AVAILABLE RECORDS Start Marker

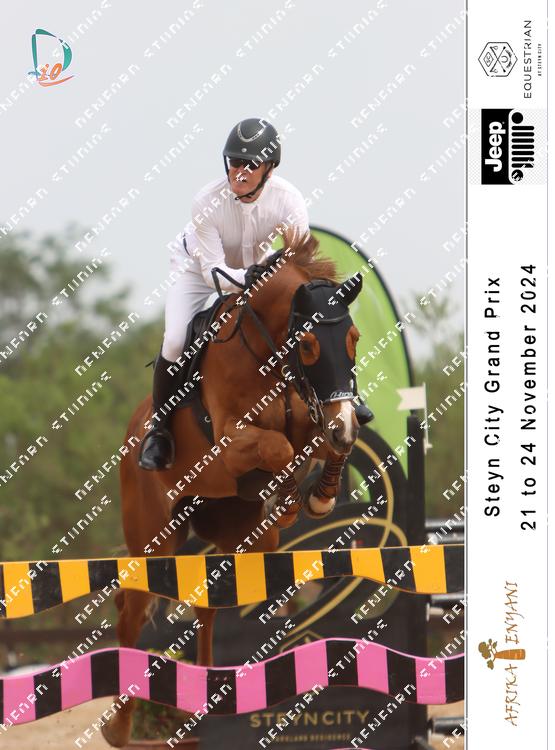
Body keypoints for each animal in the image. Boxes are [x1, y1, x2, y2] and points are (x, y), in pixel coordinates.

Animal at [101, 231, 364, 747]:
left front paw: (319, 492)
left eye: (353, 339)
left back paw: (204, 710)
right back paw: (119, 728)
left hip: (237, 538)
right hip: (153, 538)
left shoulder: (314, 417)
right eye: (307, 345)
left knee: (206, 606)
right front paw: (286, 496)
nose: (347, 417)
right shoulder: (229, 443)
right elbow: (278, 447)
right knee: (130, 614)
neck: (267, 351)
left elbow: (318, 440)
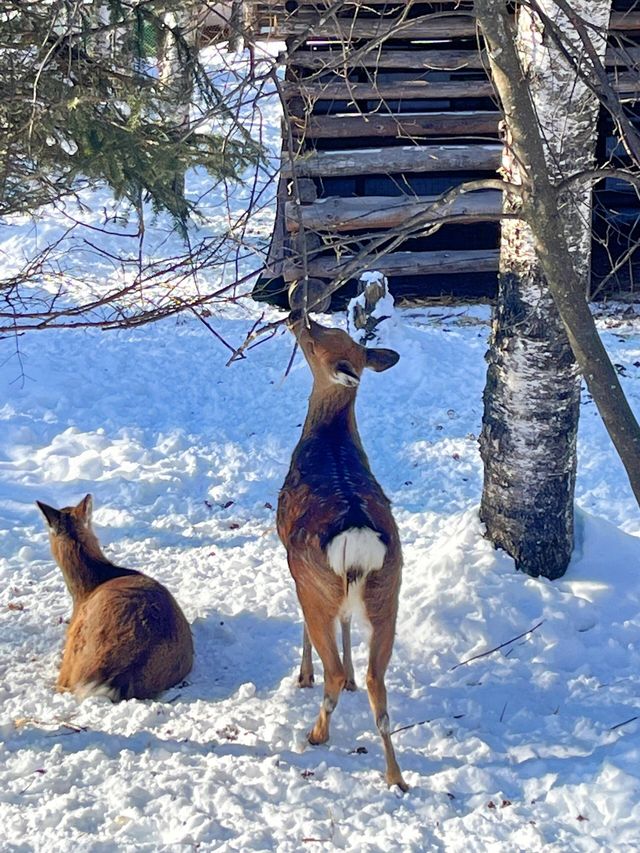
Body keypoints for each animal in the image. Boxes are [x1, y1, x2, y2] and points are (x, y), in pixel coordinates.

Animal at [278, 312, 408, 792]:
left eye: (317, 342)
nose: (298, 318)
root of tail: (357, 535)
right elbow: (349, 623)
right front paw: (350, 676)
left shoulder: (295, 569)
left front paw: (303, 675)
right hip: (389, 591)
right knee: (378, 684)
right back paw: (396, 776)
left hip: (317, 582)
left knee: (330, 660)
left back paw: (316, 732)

AVAILABLE RECORDS End Marker
AVAILABLE RECORDS Start Marker

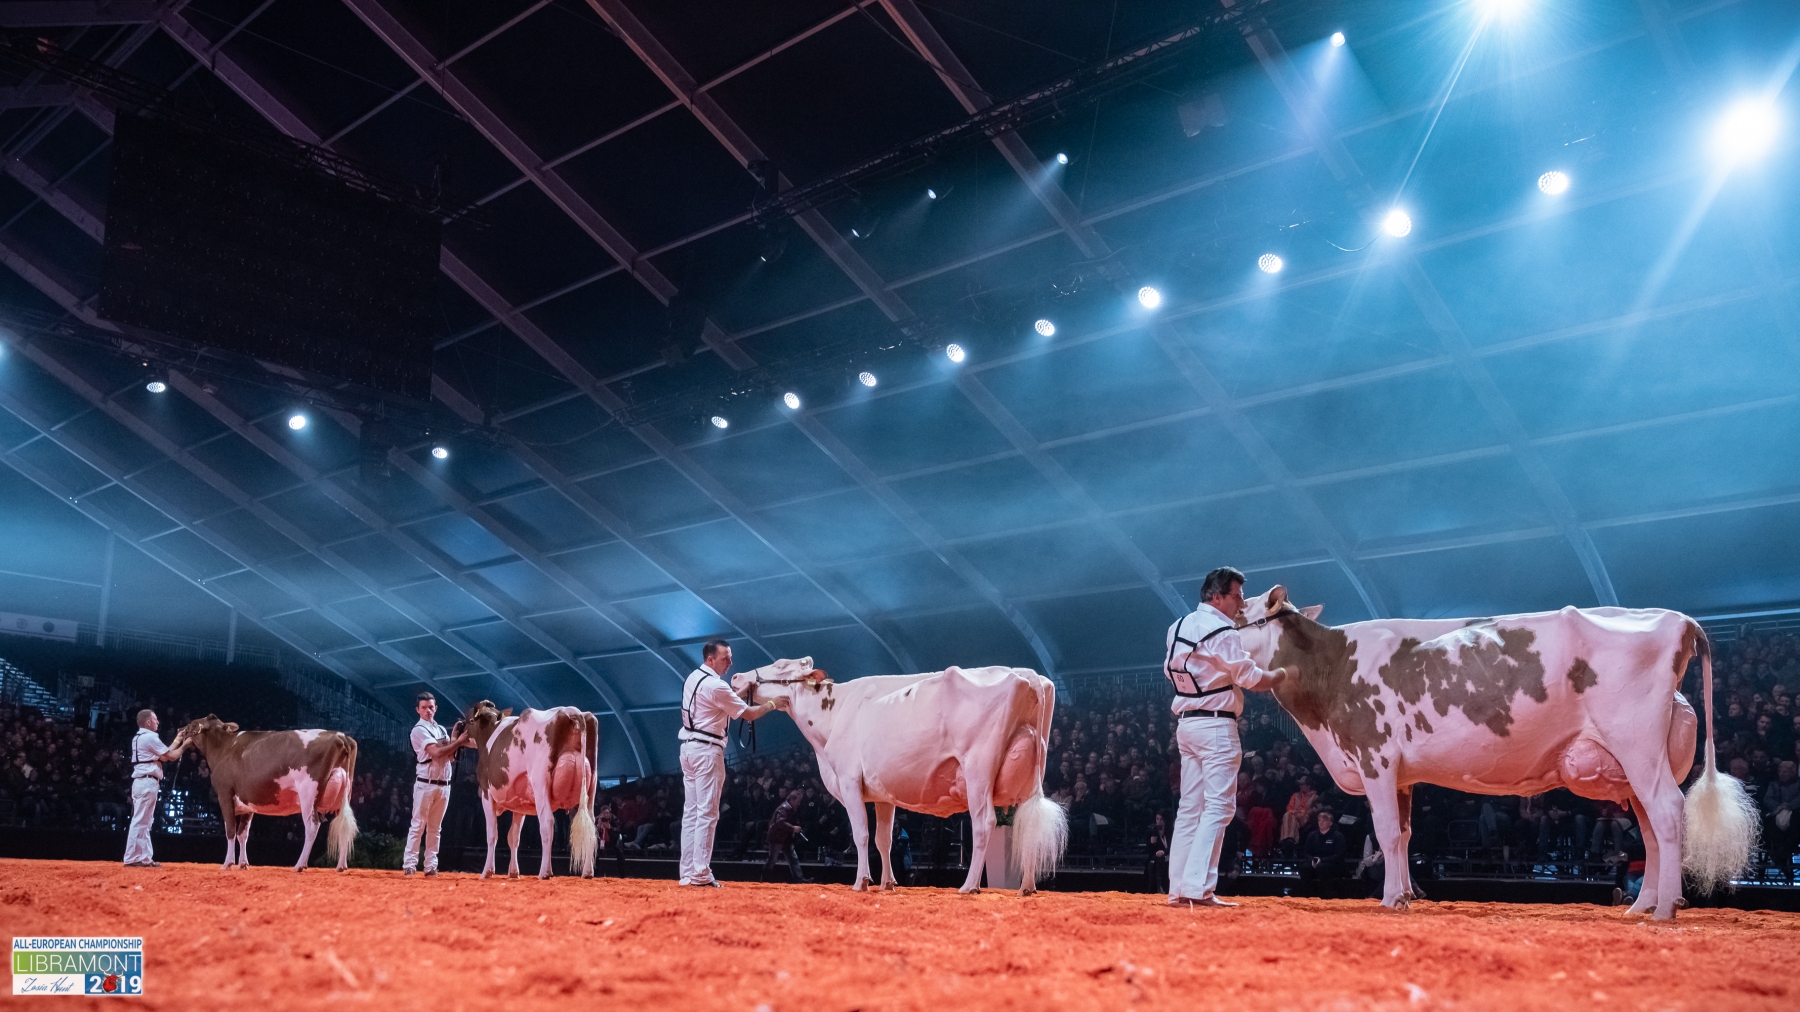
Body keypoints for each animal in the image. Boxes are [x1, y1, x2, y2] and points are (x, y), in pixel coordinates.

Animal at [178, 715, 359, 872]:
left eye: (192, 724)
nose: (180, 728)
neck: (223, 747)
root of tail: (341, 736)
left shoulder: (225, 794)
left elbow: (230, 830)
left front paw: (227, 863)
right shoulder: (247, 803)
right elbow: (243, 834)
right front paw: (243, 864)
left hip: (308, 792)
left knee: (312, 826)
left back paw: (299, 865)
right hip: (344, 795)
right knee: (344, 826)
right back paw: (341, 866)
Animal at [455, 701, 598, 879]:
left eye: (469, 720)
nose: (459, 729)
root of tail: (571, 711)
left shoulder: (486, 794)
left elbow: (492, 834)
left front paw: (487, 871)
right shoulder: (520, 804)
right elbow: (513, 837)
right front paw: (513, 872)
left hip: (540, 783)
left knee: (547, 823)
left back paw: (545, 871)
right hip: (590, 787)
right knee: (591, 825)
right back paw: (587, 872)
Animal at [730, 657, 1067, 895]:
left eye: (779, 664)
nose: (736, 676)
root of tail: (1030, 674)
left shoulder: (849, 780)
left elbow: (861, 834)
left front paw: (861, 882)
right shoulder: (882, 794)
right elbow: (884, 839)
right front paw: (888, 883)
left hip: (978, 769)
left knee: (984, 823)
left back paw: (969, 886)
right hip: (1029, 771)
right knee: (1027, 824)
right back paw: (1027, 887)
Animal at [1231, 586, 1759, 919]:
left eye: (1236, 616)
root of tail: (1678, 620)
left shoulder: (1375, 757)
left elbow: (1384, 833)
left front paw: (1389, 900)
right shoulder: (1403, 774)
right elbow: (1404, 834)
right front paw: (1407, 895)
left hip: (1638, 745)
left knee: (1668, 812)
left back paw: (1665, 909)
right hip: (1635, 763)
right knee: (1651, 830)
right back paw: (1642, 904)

AVAILABLE RECORDS End Marker

ACTIVITY
The lines above, starting at the one with "left knee: (984, 823)" and ending at the one with "right back paw: (1642, 904)", are the only ones to return, exactly as written.

SOLUTION
left knee: (984, 823)
left back paw: (969, 886)
right hip: (1029, 771)
right knee: (1027, 824)
right back paw: (1027, 887)
Animal at [1231, 586, 1759, 919]:
left eye: (1236, 616)
root of tail: (1678, 620)
left shoulder: (1375, 757)
left elbow: (1384, 833)
left front paw: (1389, 900)
right shoulder: (1403, 774)
right elbow: (1404, 834)
right front paw: (1407, 895)
left hip: (1638, 745)
left knee: (1668, 812)
left back paw: (1665, 909)
right hip: (1635, 763)
right knee: (1651, 830)
right back paw: (1642, 904)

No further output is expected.